Indeed NHS Employers’ own guidance advises among other points that the job planning process must be “undertaken in a spirit of collaboration and co-operation,” and be “consistent with the objectives of the NHS, the organisation, teams and individuals.”It should be “transparent, fair and honest,” and “fully agreed and not imposed.”
All the guiding principles are designed for fairness and transparency within the annual process of job plan and contract negotiation, while focused on patient need.
But things have changed since then – and not usually in favour of doctors.
Amid current NHS resource pressures, cases where scheduled work does not happen for reasons outside the consultant’s control are becoming commonplace – lists cancelled at less than 24 hours’ notice because of lack of bed availability, black alerts, strikes or lack of required equipment or facilities, let alone Norovirus outbreaks.
These situations, which are now almost everyday events across the NHS, have seen hospital management seeking to deploy their senior and most experienced workforce more “efficiently” or perhaps, more honestly, simply wanting to recoup some of these lost sessions. Consultants who have fulfilled their non-annualised contract by being available have nevertheless found themselves facing managers demanding the time be rescheduled.
At the end of the job plan year, during discussions for the following year, some consultants are being told, despite not having previously agreed an annualised contract, that they have underprovided in the previous year and that the underprovision has to be added to the coming year’s work or repaid.
Funnily enough, when the shoe is on the other foot – where consultants have agreed fully or partly annualised job plans and have completed their sessions early – they seem rarely to be asked to down tools and sit idle until the next year begins. Neither are they offered pay for continuing to work their timetable and overproviding, which would actually increase throughput and efficiency. If they are offered additional remuneration to overprovide, this is often in ad hoc ways and at ad hoc rates of payment.

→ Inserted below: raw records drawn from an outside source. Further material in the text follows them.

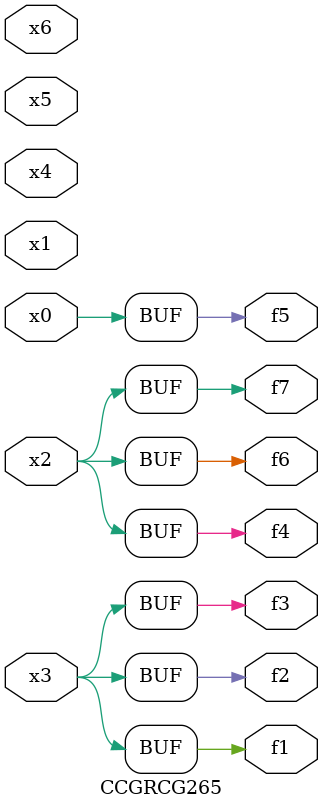
<source format=v>
module CCGRCG265(
	input x0, x1, x2, x3, x4, x5, x6,
	output f1, f2, f3, f4, f5, f6, f7
);
	assign f1 = x3;
	assign f2 = x3;
	assign f3 = x3;
	assign f4 = x2;
	assign f5 = x0;
	assign f6 = x2;
	assign f7 = x2;
endmodule

</source>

Across the country Local Negotiating Committees (LNCs) have been asked to agree local principles and practices to work around this national problem. In some hospitals, for instance, it has been agreed that if a session will not be available perhaps six weeks ahead, consultants will agree to reprovide that session flexibly within a year, but, if less than 48 hours’ notice is available, the session will be deemed to have been provided.
Unsurprisingly these issues have led to trusts trying to move more and more consultants onto annualised contracts.

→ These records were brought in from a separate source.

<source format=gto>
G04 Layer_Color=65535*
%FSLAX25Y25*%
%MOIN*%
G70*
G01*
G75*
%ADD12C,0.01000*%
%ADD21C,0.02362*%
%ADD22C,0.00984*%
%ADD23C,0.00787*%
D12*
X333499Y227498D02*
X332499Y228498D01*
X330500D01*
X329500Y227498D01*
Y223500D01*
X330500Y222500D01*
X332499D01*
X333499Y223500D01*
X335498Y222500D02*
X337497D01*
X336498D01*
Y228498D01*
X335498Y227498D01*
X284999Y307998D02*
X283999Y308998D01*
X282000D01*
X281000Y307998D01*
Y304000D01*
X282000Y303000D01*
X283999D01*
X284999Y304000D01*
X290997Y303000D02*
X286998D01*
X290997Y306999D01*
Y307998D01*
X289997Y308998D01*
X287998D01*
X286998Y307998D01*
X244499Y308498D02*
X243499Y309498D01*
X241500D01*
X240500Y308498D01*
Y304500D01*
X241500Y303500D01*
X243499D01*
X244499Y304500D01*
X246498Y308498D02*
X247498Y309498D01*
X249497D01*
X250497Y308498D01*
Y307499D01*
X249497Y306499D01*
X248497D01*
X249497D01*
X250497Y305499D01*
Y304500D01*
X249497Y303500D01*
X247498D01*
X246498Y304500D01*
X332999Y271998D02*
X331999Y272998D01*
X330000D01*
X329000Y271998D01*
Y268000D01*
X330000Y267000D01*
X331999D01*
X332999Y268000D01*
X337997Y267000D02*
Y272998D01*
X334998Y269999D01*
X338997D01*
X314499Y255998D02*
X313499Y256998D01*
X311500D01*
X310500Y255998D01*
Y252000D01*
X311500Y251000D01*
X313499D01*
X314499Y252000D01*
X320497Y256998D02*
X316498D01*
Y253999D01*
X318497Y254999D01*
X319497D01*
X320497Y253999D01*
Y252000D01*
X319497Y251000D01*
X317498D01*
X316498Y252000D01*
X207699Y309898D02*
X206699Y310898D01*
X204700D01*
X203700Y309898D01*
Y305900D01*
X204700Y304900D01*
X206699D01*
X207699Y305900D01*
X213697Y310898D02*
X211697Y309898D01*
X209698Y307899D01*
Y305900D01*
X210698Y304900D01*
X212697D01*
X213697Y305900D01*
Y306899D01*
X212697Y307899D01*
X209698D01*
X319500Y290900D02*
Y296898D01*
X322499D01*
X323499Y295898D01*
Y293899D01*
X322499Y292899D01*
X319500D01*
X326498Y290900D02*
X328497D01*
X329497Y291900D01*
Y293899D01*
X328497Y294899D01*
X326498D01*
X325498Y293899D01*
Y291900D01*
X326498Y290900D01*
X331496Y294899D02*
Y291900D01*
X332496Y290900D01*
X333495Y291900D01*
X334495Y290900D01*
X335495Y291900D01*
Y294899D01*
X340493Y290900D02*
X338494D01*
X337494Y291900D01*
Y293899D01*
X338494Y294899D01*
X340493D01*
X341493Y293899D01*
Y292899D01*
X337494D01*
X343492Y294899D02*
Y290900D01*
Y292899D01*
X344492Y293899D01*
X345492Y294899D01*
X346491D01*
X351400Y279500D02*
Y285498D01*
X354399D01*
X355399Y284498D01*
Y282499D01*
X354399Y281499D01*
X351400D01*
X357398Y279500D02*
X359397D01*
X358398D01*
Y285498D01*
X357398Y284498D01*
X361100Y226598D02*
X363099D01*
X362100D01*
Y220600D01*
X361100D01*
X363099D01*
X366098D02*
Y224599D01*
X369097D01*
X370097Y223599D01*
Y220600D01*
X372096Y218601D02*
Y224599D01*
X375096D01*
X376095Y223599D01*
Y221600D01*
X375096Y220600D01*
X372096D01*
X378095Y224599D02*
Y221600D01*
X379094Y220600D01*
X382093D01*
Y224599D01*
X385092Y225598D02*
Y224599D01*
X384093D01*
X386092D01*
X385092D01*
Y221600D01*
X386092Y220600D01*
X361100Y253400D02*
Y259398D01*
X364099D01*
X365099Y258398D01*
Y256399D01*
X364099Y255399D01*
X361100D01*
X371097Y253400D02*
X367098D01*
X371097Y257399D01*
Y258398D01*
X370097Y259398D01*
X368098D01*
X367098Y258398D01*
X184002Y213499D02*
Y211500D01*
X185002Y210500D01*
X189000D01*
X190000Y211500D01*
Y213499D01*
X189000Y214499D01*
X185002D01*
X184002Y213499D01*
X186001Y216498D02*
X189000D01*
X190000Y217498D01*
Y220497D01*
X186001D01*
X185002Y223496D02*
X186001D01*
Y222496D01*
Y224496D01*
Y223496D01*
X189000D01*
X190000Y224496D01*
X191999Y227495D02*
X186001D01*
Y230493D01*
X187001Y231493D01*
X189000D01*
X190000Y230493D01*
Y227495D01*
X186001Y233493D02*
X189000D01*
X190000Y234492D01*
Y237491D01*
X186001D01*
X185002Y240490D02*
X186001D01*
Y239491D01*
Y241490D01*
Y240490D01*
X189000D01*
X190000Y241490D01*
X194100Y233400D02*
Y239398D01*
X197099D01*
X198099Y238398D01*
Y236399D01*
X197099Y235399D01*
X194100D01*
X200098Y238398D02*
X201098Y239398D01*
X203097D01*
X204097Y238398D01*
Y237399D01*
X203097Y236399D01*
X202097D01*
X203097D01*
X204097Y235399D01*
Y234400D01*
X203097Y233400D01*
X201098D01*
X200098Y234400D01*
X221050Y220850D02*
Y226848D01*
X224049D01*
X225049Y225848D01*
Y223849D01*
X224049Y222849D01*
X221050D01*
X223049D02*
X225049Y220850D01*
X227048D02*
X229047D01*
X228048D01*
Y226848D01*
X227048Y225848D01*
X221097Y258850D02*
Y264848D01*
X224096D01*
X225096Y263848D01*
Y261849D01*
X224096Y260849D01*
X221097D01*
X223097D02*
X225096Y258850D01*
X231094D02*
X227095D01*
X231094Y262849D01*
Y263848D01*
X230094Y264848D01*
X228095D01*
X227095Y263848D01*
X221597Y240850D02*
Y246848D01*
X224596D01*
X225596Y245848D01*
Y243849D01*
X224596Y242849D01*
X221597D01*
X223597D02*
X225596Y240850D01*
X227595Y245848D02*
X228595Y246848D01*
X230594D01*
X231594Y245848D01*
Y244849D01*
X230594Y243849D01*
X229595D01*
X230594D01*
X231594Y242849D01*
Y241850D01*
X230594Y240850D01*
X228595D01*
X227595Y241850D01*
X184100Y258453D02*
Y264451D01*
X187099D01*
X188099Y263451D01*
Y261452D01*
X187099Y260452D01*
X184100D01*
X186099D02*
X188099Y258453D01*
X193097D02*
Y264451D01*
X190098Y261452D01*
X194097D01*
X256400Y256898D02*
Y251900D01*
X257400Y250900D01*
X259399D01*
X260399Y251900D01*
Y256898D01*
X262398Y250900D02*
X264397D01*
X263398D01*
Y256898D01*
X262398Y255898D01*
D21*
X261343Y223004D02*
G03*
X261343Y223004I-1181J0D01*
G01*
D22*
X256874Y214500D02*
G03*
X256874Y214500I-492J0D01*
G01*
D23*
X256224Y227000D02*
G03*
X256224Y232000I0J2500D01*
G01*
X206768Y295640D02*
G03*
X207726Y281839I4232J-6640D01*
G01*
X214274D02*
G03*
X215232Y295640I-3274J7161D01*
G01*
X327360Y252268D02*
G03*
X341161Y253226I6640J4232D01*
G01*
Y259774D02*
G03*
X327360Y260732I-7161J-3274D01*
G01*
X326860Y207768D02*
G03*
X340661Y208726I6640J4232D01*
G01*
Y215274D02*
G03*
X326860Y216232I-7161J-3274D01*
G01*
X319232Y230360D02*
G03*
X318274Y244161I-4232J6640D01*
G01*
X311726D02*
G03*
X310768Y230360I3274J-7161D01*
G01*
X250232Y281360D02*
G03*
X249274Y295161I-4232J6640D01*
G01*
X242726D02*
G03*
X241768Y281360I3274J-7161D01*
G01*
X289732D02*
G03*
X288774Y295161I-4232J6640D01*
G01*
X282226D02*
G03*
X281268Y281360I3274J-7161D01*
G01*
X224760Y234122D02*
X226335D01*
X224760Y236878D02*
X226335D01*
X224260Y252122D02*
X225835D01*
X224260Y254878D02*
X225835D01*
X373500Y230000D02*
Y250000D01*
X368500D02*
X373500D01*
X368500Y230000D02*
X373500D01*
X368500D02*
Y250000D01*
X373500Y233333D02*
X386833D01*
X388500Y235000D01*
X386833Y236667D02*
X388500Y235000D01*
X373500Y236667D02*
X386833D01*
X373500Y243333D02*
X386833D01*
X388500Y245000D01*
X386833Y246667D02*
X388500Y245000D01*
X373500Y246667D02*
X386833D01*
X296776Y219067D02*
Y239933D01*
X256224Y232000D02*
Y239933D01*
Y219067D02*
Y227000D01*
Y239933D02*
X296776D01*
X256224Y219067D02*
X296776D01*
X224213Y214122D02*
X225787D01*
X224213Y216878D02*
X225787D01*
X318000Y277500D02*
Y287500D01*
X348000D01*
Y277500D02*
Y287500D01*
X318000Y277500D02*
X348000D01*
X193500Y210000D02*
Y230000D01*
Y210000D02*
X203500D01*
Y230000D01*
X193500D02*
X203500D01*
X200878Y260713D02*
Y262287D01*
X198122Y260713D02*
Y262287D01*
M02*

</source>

NHS Employers, on its job planning web pages, urges NHS organisations “to review how job planning can be used to drive improvements and quality of patient care. Some trusts are looking at new IT tools, some at annualisation, others at team or departmental job planning amongst other initiatives.”

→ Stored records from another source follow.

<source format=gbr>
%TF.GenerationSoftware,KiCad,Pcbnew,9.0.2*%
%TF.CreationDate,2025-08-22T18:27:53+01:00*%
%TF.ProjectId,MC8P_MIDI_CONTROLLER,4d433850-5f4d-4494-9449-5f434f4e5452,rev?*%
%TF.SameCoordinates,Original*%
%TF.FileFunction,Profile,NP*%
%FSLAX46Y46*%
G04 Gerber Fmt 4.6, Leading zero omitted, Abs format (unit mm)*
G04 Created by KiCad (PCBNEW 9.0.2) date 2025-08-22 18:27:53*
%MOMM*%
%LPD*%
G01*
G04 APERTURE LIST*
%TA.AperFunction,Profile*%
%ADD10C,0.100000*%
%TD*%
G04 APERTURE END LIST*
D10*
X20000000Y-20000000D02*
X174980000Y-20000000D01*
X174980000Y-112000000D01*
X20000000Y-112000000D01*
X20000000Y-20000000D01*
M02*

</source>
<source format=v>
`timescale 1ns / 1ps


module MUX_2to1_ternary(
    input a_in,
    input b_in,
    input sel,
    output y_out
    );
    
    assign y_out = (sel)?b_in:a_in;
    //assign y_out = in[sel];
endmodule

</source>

Many consultants are working in trusts that are using all of these techniques to entangle the unwary.
In particular, new IT systems can have hidden pitfalls, including moving people onto an annualised plan by stealth via the way in which sessions are recorded – and certainly without the mutual agreement detailed in the 2003 principles.
Some have programmed in a standard number of weeks across the workforce for the job plan year, which goes against another of the principles of individual job planning.
Consultants may not be aware of their trust’s approach until faced with a demand for repayment of sessions or, worse still, demands to return pay.
It is clear that many individuals may benefit from the annualisation of some or part of their job plan.
The key message, though, is beware what you agree. Understand your job plan and the software used. Document very clearly at annual review whether all or any part of next year’s job plan is annualised.
If so, what happens when a list does not go ahead because of bed problems, what notice is acceptable for management to demand reprovision, and what happens at the year’s end when they think you have underprovided or you think you have overprovided. In many cases your LNC should have clear guidance.
Only then can it be clearly evidenced that the process has been mutually agreed and properly documented.
Remember that, since annualisation is an option, if your job plan doesn’t say it is annualised then it isn’t. And remember, too, that HCSA National Officers are always there to help as your last line of defence.